- Clevelândia do Norte Location in Brazil Clevelândia do Norte Clevelândia do Norte (Brazil)
- Coordinates: 3°48′51″N 51°51′56″W﻿ / ﻿3.8142°N 51.8655°W
- Country: Brazil
- Region: North
- State: Amapá
- Municipality: Oiapoque

Population (2010)
- • Total: 1,253
- Time zone: UTC−3 (BRT)

= Clevelândia do Norte =

Clevelândia do Norte is a district of the Brazilian city of Oiapoque, Amapá, by the Oyapock River.

==History==
In 1922 an agricultural outpost called the Núcleo Colonial Cleveland was transformed into a political and criminal concentration camp during the presidency of Artur Bernardes (1922–1926). Many Brazilian anarchist militants were sentenced to hard labour here. Of the 946 prisoners interned at Clevelândia between 1924 and 1927, 491 died. Many of the survivors returned to São Paulo and Rio de Janeiro permanently sickened with malaria.

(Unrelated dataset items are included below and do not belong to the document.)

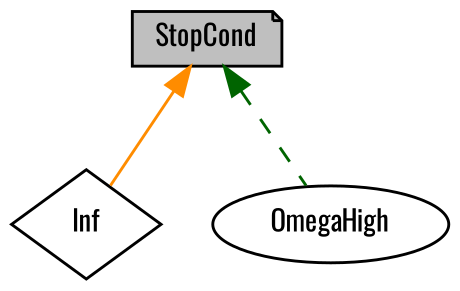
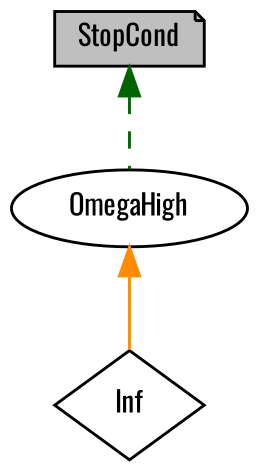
  digraph {
    fontname=Oswald
    node [color=black fillcolor=white fontname=Oswald fontsize=10 style=filled]
    edge [dir=back fontname=Oswald fontsize=10 labelfontname=Helvetica labelfontsize=10]
    n1 [fillcolor=grey75 fontcolor=black height=0.2 label=StopCond shape=note width=0.4]
    n2 [height=0.2 label=Inf shape=diamond width=0.4]
    n3 [height=0.2 label=OmegaHigh shape=ellipse width=0.4]
-   n1 -> n2 [color=darkorange style=solid]
+   n3 -> n2 [color=darkorange style=solid]
    n1 -> n3 [color=darkgreen style=dashed]
  }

Since 1940, the 34th Infantry Battalion of Selva is stationed at Clevelândia do Norte.

==Vila Brasil==

The village of Vila Brasil is located in the district on the Oiapoque River opposite Camopi, French Guiana. The village is inside the Tumucumaque Mountains National Park. Vila Brasil was founded in the 1930s as a tiny hamlet around the post of the Indian Protection Service.

In the 1980s, it developed into a commercial centre catering to the French town of Camopi, because of significantly lower prices. In 2002, the Tumucumaque Mountains National Park was created, and even though the area was supposed to be uninhabited, it was decided to allow the village. In 2019, the population was estimated at 200 people.

==Ilha Bela==

Later, the village of Ilha Bela emerged next to Vila Brasil as a garimpeiros (illegal gold prospector) settlement. The population was estimated at almost 400 people in 2019. The village operates a safe haven for the gold prospectors who do their exploration in French Guiana. The French 3rd Foreign Infantry Regiment has been stationed across the river to protect the border and prevent gold exploration. Ilha Bela was raided by the Brazilian police and army in May 2019, however everybody had left the village, and only supplies were confiscated.